» What needs to be done
For the records that follow, please set down exactly the lines between the one holding "TASK-120, owner: 윤준우 -> 손윤서" and the one holding "README.md writeup, status: In", inclusive, and only those.

(Itemized modification records)
□ □ □ □ □

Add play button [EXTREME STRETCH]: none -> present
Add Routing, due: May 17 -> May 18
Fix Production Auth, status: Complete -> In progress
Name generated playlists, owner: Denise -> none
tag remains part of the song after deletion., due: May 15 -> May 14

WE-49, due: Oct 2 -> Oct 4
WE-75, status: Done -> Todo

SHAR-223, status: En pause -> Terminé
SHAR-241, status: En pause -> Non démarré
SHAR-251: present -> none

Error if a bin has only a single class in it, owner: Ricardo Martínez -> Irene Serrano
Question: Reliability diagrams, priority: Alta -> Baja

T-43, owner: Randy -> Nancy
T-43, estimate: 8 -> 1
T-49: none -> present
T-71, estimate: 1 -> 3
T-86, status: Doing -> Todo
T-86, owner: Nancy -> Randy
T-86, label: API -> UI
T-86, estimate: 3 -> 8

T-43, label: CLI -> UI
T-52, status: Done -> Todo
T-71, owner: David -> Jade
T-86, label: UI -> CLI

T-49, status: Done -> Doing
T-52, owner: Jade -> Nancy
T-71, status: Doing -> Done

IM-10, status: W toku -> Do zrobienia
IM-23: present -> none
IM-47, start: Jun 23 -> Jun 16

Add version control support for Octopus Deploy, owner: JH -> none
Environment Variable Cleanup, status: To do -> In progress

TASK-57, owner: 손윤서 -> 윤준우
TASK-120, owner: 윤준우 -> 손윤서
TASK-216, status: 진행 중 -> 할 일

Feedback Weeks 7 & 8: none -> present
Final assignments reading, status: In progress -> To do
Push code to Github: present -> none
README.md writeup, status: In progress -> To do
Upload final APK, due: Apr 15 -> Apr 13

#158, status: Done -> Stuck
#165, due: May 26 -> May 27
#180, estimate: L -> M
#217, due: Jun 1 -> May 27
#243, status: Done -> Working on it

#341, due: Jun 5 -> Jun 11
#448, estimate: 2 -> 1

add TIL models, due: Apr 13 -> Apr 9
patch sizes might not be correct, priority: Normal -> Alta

□ □ □ □ □

» Task result
TASK-120, owner: 윤준우 -> 손윤서
TASK-216, status: 진행 중 -> 할 일

Feedback Weeks 7 & 8: none -> present
Final assignments reading, status: In progress -> To do
Push code to Github: present -> none
README.md writeup, status: In progress -> To do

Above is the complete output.